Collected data

Segment Open

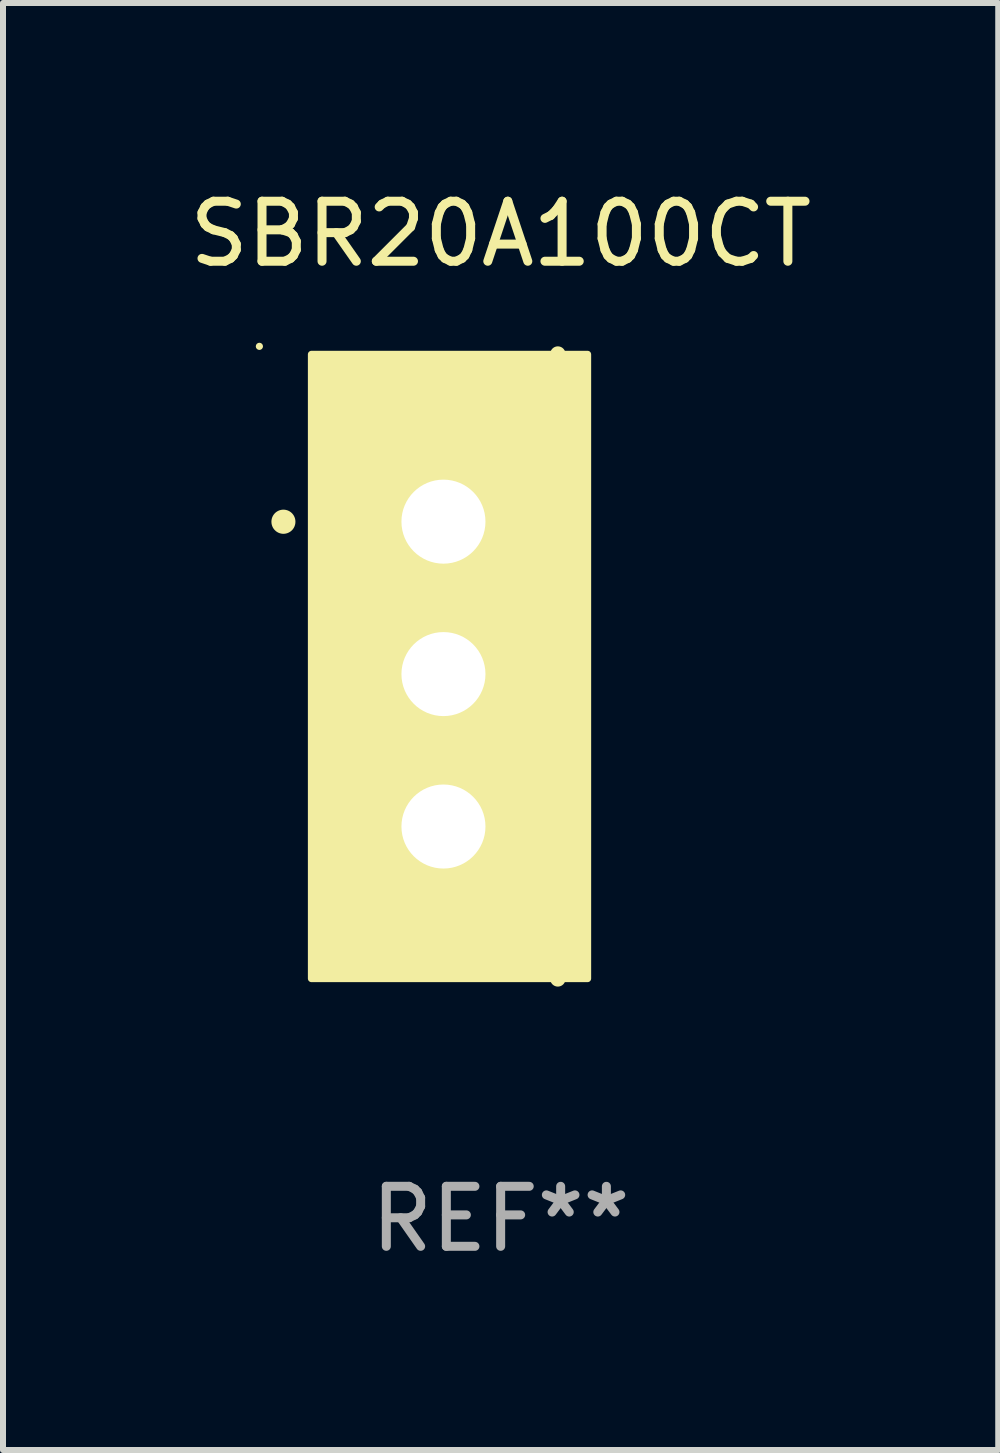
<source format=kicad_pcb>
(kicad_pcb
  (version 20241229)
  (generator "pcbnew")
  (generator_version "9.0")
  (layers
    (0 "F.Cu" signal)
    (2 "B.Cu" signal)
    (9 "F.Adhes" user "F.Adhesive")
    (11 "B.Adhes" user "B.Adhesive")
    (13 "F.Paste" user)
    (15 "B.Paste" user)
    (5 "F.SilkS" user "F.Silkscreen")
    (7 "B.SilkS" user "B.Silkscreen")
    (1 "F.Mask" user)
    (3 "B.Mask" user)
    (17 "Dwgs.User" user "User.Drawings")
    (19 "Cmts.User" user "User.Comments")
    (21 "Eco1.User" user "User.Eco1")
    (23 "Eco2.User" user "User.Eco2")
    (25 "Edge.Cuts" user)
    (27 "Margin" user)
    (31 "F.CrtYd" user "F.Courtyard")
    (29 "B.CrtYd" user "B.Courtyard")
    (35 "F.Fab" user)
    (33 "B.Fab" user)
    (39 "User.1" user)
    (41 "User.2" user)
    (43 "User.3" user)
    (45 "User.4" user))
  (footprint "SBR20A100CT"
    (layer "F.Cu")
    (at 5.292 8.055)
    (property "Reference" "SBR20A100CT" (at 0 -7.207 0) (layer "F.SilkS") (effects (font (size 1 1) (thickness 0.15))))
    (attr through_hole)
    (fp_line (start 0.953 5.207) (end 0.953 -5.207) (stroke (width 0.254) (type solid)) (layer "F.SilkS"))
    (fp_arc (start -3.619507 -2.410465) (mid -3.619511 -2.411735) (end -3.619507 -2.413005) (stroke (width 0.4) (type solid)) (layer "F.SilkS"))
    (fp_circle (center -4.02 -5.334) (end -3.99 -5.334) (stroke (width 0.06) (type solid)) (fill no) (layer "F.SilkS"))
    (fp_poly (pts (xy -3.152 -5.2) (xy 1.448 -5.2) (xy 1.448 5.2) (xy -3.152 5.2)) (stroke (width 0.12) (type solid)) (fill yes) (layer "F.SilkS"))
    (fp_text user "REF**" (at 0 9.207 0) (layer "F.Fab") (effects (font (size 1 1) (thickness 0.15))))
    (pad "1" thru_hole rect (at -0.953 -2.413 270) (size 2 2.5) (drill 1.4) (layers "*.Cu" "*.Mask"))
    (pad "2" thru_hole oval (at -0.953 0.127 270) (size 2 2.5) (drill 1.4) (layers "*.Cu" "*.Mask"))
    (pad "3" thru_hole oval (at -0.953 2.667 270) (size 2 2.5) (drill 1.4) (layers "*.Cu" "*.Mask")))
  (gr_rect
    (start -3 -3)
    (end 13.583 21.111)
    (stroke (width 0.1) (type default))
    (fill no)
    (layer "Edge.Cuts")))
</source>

Segment Closed
Segment Open

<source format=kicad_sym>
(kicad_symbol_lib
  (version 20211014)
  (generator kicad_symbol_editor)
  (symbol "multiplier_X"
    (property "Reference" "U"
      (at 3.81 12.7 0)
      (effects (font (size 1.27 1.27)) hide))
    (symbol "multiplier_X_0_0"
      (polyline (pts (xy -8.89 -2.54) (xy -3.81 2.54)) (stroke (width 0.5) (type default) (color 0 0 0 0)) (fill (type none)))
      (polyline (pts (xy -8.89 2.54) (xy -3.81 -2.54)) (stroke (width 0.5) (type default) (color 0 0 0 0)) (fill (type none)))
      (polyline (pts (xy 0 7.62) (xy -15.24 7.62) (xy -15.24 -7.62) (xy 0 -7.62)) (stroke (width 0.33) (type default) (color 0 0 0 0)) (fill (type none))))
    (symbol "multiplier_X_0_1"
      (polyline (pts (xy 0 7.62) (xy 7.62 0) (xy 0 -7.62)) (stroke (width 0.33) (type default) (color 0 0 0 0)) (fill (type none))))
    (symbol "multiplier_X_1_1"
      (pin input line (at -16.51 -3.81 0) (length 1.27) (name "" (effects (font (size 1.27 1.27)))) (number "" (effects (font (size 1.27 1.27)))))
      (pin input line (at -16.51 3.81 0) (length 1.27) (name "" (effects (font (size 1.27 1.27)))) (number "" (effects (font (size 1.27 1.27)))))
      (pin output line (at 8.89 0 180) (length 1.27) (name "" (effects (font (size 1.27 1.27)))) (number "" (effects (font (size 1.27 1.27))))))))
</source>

Segment Closed

Please return all lines above in which the string "Silkscreen" is found.

SOLUTION TO THE PROBLEM:
    (5 "F.SilkS" user "F.Silkscreen")
    (7 "B.SilkS" user "B.Silkscreen")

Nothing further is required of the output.